Optimal cancer care entails coordination among multiple providers and continued follow-up and surveillance over time. The patient-centered care brings opportunities to improve the delivery of cancer care. The adoption of patient-centered oncology care (PCOC) is in its infancy. Evidence synthesis on the model’s effectiveness is scant.
This is the first systemic review and meta-analysis on associations of PCOC with cancer patients’ adverse health care utilization, cost, patient satisfaction, and quality of care.

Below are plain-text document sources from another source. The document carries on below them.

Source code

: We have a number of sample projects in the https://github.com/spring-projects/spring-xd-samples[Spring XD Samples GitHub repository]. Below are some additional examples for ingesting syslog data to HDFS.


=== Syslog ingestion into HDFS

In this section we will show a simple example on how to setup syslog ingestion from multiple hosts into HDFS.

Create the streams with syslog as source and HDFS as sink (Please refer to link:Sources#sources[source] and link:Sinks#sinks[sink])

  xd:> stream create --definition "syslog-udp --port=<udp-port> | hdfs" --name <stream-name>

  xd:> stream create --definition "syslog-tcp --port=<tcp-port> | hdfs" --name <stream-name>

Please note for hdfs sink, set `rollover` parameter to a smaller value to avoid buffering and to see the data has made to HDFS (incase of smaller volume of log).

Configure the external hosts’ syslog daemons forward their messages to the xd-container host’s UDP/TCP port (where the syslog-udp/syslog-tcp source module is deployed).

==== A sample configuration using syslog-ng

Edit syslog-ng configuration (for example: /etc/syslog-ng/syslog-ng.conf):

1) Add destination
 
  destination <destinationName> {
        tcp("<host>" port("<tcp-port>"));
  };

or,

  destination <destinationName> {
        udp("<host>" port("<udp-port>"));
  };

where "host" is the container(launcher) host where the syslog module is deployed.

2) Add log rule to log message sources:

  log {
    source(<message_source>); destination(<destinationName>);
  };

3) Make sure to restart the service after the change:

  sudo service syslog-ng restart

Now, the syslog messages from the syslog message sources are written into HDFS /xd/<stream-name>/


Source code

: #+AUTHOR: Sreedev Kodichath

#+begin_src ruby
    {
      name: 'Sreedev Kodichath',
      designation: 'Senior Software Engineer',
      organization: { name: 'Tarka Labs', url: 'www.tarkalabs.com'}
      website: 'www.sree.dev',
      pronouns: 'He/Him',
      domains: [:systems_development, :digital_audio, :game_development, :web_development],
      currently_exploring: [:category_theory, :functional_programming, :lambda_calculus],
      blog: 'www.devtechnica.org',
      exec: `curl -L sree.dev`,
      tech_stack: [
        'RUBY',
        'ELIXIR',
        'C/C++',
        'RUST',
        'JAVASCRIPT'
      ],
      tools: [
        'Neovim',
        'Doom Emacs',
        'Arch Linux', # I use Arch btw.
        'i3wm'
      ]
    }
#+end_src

Our study was guided by the PRISMA (Preferred Reporting Items for Systematic Reviews and Meta-analyses) framework. Quality appraisal was performed using Downs and Black’s quality checklist. Study-level effect sizes of adverse health care utilization were computed using Cohen’s d and summarized using forest plots. Funnel plots were constructed to examine publication bias.
Of 334 studies that were reviewed, 10 met eligibility criteria and were included into the final analysis. Many included studies implemented almost all six of patient-centered care core attributes, plus three additional attributes that specifically addressed cancer patients’ needs, including triage pathways, standardized and evidence-based symptom management, as well as support patient navigation. PCOC patients had lower utilization of inpatient care (standardized means difference [SMD] = −0.027, p = .049). Overall positive effect of PCOC on emergency department use was small and not significant (SMD = −0.023, p = .103). With regard to cost and quality of care, our narrative summaries showed an overall positive direction, though we found limitations in individual study quality that precluded a meta-analysis.
The results showed that it is possible to utilize patient-centered model to support best practice of cancer care. Early evidence shows that the PCOC model has potential to improve health care utilization, cost, and quality of care, but limited numbers of included articles and heterogeneity of those studies implied that more rigorous research is expected to further investigate the model’s effects.